Ebenso wie im Erwachsenenalter muss man davon ausgehen, dass sicher nur zehn Prozent oder weniger der Patienten langfristig mit nichtmedikamentösen Maßnahmen die Behandlungsziele erreichen werden.

Das Mittel der ersten Wahl in der medikamentösen Therapie ist Metformin. Gegenüber Sulfonylharnstoffen ist bei ähnlicher Reduktion des HbA1c das fehlende Hypoglykämie-Risiko, der positive Effekt auf den Gewichtsverlauf und die Senkung von LDL Cholesterin- und Triglyceridspiegeln durch Metformin für die Wahl ausschlaggebend.
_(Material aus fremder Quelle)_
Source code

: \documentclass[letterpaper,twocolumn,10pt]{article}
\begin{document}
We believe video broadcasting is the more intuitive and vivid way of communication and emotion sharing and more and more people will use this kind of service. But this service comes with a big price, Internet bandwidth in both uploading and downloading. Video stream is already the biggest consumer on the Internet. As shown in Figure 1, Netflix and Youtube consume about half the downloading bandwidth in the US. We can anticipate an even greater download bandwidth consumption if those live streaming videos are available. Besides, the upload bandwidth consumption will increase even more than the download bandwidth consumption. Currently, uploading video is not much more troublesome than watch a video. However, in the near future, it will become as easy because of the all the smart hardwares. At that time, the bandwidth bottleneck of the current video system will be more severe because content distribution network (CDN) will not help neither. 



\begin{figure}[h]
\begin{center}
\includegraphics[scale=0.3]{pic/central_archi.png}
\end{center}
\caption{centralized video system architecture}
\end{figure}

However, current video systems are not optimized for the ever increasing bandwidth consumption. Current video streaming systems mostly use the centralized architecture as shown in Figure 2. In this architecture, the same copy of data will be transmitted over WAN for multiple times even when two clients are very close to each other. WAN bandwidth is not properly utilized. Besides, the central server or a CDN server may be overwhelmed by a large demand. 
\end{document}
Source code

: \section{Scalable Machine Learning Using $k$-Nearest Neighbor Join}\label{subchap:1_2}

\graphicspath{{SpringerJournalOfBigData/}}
Bei nicht ausreichend erfolgreicher Monotherapie werden von einigen Klinikern weitere orale Antidiabetika in Kombination eingesetzt, während andere dann gleich mit Insulin beginnen.

Bei ausgeprägter Klinik mit massiver Hyperglykämie und initialer HbA1c-Erhöhung über 10% fangen viele Pädiater sofort mit einer Kombination von Metformin und Insulin an.

Eine einheitliche Empfehlung bezüglich der für Jugendliche mit Typ 2-Diabetes am besten geeigneten Insulin- bzw. Kombinationstherapie liegt gegenwärtig nicht vor.